Dans l’Énéide, Virgile l’évoque à peine.
Ursula K. Le Guin développe son personnage : Lavinia existera pleinement grâce à ce livre.
C’est Lavinia qui raconte : l’oracle qui annonce son mariage avec Énée ayant quitté Troie, la guerre qui oppose les Latins et les Troyens, l’accomplissement de l’oracle, la naissance de Silvius, la mort d’Énée, un autre oracle… Il faut préciser que l’oracle, c’est la parole du poète, Virgile, ayant vécu bien longtemps après cette période, parole entendue par Lavinia qui sait qu’existant dans le livre, elle existera toujours. Fille de roi, devenue reine, son existence n’est pas dans des palais, la Regia est une maison, « briques d’argile dans la terre », où elle vit avec des esclaves qui ont le même âge qu’elle et dont elle partage les activités.
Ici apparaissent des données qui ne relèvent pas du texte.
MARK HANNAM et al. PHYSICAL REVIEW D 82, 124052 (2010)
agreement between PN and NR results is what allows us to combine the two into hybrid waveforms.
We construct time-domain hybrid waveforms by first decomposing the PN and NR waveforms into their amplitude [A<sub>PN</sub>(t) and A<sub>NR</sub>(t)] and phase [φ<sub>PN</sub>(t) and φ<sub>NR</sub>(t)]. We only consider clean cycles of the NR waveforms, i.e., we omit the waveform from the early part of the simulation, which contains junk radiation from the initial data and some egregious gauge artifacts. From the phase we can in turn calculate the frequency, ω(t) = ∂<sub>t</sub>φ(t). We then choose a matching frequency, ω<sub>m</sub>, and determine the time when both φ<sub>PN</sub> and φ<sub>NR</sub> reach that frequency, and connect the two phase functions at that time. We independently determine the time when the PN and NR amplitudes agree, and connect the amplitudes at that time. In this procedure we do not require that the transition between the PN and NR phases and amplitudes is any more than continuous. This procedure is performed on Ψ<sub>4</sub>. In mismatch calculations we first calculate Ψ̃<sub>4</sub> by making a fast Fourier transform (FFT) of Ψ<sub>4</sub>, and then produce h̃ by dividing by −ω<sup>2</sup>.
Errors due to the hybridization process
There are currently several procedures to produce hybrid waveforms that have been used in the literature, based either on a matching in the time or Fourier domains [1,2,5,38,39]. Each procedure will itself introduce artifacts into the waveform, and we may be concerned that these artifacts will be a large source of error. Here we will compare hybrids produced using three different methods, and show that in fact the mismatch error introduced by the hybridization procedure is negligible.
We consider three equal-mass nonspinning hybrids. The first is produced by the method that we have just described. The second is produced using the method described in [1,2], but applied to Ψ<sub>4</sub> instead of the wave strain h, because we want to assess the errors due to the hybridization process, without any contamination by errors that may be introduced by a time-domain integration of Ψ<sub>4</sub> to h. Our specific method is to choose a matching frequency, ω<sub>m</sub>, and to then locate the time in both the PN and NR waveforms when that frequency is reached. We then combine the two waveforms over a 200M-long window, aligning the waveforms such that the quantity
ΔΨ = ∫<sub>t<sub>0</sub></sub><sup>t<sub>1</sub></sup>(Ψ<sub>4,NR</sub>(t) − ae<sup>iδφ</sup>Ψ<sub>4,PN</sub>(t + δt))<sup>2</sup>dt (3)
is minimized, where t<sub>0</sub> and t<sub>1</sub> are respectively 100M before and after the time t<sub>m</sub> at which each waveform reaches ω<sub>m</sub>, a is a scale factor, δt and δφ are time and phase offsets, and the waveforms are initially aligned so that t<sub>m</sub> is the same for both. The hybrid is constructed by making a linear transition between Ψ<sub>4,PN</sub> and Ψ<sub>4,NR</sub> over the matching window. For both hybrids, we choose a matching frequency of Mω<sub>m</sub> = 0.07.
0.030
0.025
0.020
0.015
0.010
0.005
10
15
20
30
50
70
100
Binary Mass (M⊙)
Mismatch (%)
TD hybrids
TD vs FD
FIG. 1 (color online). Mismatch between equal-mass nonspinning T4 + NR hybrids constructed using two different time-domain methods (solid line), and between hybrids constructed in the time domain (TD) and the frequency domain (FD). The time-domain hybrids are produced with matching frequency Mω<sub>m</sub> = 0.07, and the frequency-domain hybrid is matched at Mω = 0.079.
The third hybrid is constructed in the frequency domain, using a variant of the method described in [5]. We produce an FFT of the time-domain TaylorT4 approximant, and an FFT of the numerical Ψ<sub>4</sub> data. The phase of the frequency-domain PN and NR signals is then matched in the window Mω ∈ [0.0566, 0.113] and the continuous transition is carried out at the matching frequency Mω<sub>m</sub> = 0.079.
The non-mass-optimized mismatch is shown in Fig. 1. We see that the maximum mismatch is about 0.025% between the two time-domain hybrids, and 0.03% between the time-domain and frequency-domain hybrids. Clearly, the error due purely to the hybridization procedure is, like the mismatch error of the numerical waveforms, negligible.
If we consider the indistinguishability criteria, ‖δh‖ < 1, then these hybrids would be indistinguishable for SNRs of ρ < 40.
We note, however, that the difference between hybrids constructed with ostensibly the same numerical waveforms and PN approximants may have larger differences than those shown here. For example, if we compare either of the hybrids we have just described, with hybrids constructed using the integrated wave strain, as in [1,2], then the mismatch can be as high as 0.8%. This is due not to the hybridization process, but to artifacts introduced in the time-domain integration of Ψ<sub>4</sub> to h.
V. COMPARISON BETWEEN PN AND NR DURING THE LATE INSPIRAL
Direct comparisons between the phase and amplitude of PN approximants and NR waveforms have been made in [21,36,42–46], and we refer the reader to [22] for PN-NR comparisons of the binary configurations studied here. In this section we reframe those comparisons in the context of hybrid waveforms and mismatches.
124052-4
La vie quotidienne est faite de choses simples, d’écoute de la nature, du fleuve-père, des animaux et du travail des champs : ceux que le christianisme désignera comme païens n’étaient en réalité que des paysans, travaillant dans les « pagus ». Et l’écriture d’Ursula K. Le Guin (traduite par Marie Surgers) est somptueuse. Plusieurs façons de gouverner s’opposent. Comme de faire la guerre. « L’ordre des choses est-il juste ? » Un enfant, fut-il fils de roi, doit-il être séparé de sa mère au prétexte qu’il doit un jour à son tour devenir roi ? Les femmes doivent-elles être réduites au silence dans les assemblées publiques ? À ces questions l’autrice n’apporte pas de réponse définitive : il y a des rois qui savent écouter, qui savent protéger leur peuple, des reines obsédées par le pouvoir au même titre qu’un homme. Mais le personnage de Lavinia que présente Ursula K. Le Guin a désormais une histoire et existera toujours grâce à elle, tantôt « mère-louve », tantôt chouette dont le « cri doux et tremblant » encourage : « i, i , va, continue ».